The episode digs into Siemens’s evolution from a collection of hardware-focused divisions into a platform-oriented ‘‘one tech company’’ that blends industrial hardware, software, and services across many verticals. Central themes are digital twins, AI (including LLMs as components), and closed-loop ‘‘industrial agents’’ that ingest real-time machine and product data to monitor, simulate, and act on manufacturing lines. The conversation covers organizational change (horizontal ‘‘fabrics’’ for data, technology, and sales) to scale AI advantages, plus the geopolitical pressures (localization, tariffs, semiconductor dual-sourcing) reshaping manufacturing footprints.
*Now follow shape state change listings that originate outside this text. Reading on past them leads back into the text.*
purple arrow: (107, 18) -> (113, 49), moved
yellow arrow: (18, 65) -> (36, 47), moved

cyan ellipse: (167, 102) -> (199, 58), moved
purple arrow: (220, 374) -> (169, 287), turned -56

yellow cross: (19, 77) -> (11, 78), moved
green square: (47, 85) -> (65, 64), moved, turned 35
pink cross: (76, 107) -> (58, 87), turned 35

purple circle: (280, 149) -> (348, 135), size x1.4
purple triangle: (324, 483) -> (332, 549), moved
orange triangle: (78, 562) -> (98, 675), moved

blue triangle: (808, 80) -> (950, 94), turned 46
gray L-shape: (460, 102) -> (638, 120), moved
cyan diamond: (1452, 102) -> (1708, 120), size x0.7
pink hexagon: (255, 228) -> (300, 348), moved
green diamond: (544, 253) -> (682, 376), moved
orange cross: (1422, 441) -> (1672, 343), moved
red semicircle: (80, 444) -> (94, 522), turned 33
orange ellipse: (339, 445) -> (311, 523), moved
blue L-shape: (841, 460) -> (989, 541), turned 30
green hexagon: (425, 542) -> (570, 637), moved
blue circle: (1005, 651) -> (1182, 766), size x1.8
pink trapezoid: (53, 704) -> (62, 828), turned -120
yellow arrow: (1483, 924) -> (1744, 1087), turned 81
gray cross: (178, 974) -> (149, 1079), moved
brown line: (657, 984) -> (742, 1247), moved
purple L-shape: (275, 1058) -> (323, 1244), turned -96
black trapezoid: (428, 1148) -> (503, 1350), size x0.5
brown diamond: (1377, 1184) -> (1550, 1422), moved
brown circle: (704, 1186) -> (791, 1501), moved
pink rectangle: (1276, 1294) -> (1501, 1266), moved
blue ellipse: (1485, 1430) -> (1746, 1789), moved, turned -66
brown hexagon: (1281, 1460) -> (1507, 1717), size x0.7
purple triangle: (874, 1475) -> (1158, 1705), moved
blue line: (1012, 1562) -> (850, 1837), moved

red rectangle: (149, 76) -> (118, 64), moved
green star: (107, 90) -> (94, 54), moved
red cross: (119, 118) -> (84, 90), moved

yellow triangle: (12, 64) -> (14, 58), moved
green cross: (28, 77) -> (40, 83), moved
Practical engineering details — photorealistic sim-to-real training, the limits of generic LLMs, and the need for high-quality, domain-specific datasets — illustrate how Siemens aims to reach industrial-grade reliability while balancing customer data ownership and trust.

Key Takeaways

  • 1Siemens is transforming into a platform-style tech company that pairs industrial hardware with shared software and data fabrics.
  • 2Digital twins plus orchestration agents create closed-loop automation that augments human operators on the shop floor.
  • 3Generic LLMs are insufficient for industrial automation; domain-specific, high-quality data and augmentation are required.
  • 4Photorealistic simulation materially improves sim-to-real transfer for robotic tasks.
  • 5Geopolitical fragmentation is forcing localization and platform forking decisions that trade scale for resilience.
  • 6Customer data ownership and trust are central to industrial AI scale-up; data alliances are a governance path forward.

Notable Quotes

""Every third manufacturing line in that world is run by Siemens controls.""

""I think we are controlling, I mean, something like a little bit less than 50% of electrons are touched by Siemens technologies...""

""We still invest out of our 8% in terms of revenue, or $6.5 billion.""

"Then we used NVIDIA technology with a photorealistic ray tracing of these pieces."

"The hit rate was still not satisfying, 70 odd level... Photorealistic ray tracing... hit rate was jumping up substantially."

"All that data has to come from lots of different customers... but that data actually belongs to your customers."

"We are training our industrial eye applications for China on Chinese LLMs, whereas for the United States obviously we train them on American hyperscalers."